VIII
THE BOMBARDMENT OF LODZ
It took us a long time to get to Lodz, though it is not much more than 200 kilometres away. Russian roads are villainously bad anyhow, and the Germans, though their retreat had been hasty, had had time to destroy the roads and bridges as they went. Another thing that delayed us were the enormous reinforcements of troops going up from Warsaw to the front. It was very interesting to watch the different groups as we passed, first a Cossack regiment going up, then an immense convoy followed with about 200 wagons of forage. Just ahead of that we passed the remounts—sturdy, shaggy Siberian ponies. They are the most delightful creatures in the world, as tame as a dog, and not much bigger, and many of them of a most unusual and beautiful shade of golden cream. They have been brought from Siberia by the thousand, and most of the little had never seen a motor-car before, and pranced and kicked and jumped, and went through all kinds of circus tricks as we passed.

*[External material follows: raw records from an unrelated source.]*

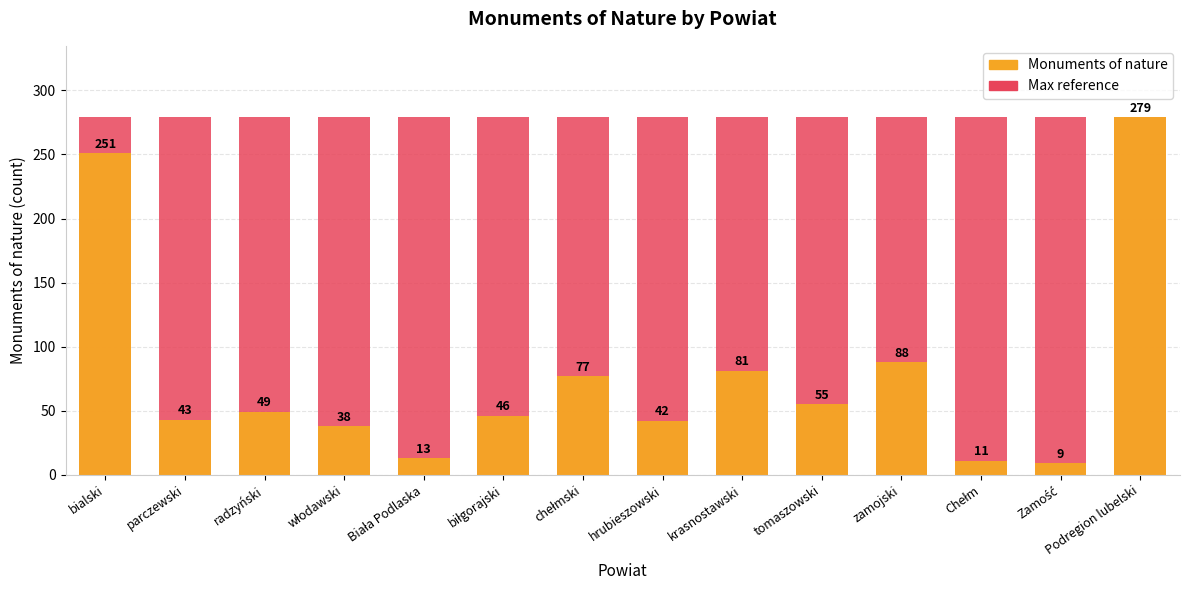

How many values in the Monuments of nature series are below 49?

7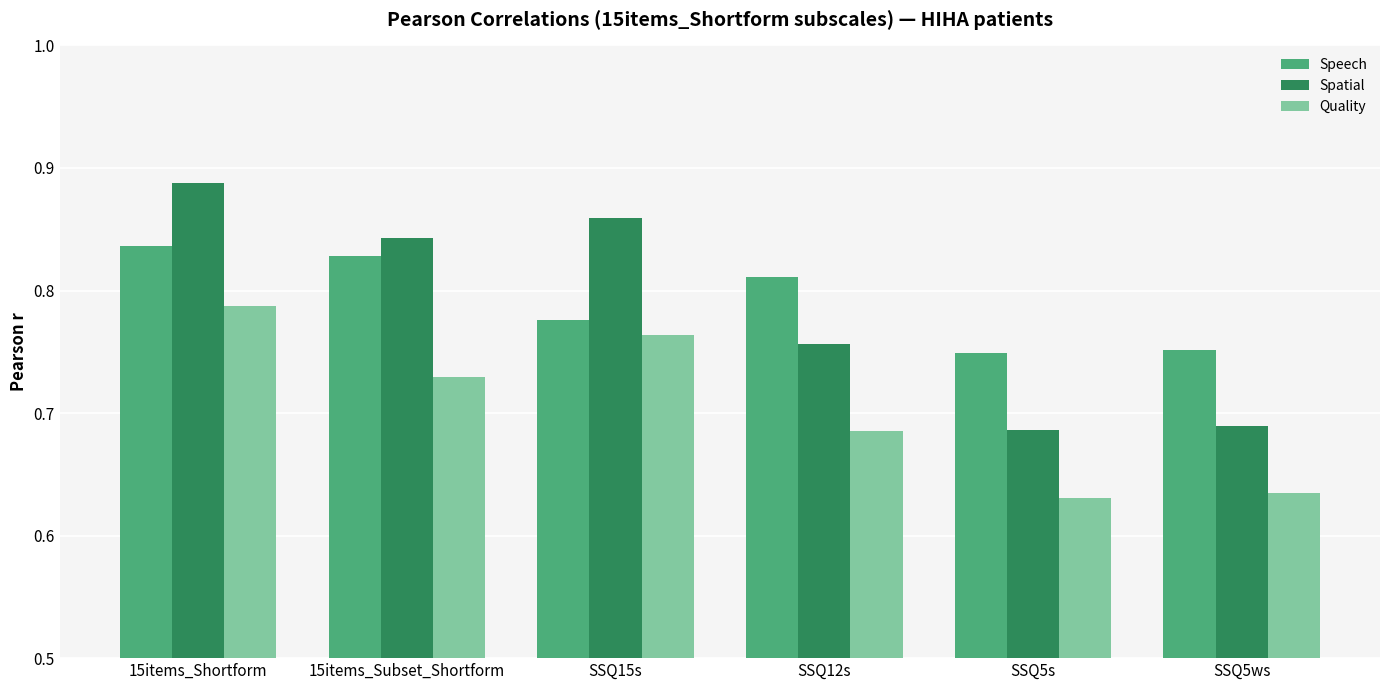

Is it true that Quality equals 1.2 at 15items_Subset_Shortform?

False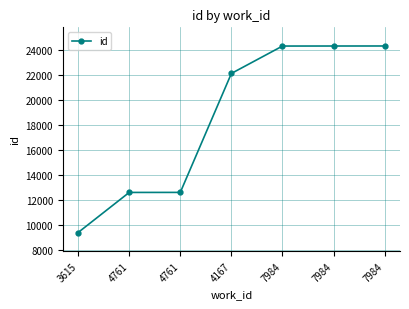

Reading right to left, what are all the values shown in this chart?

7984=24300	7984=24298	7984=24295	4167=22106	4761=12596	4761=12593	3615=9388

As we grew nearer to Lodz it was sad to see a good many dead horses lying by the roadside, mostly killed by shell-fire. The shells had made great holes in the road too, and the last part of our journey was like a ride on a switchback railway. It began to get dark as we came to Breeziny, where a large number of Russian batteries were stationed. It looked very jolly there, these large camps of men and horses having their supper by the light of a camp-fire, with only the distant rumble of the guns to remind them that they were at war. Two hours later we jolted into the streets of Lodz.
Lodz is a large cotton manufacturing town—sometimes called the Manchester of Poland—but now of course all the factories were closed, and many destroyed by shell. I should not think it was a very festive place at the best of times; it looked squalid and grimy, and the large bulk of its population was made up of the most abject Jews I have ever seen.
We had to make a long detour and get into the town by an unfrequented country road, as Lodz was being heavily bombarded by the German guns. We were put down at a large building which we were told was the military hospital. Princess V., Colonel S., and a Russian student were working hard in the operating-room, and we hastily put on clean overalls and joined them. They all looked absolutely worn out, and the doctor dropped asleep between each case; but fresh wounded were being brought in every minute and there was no one else to help. Lodz was one big hospital. We heard that there were more than 18,000 wounded there, and I can well believe it. Every building of any size had been turned into a hospital, and almost all the supplies of every kind had given out.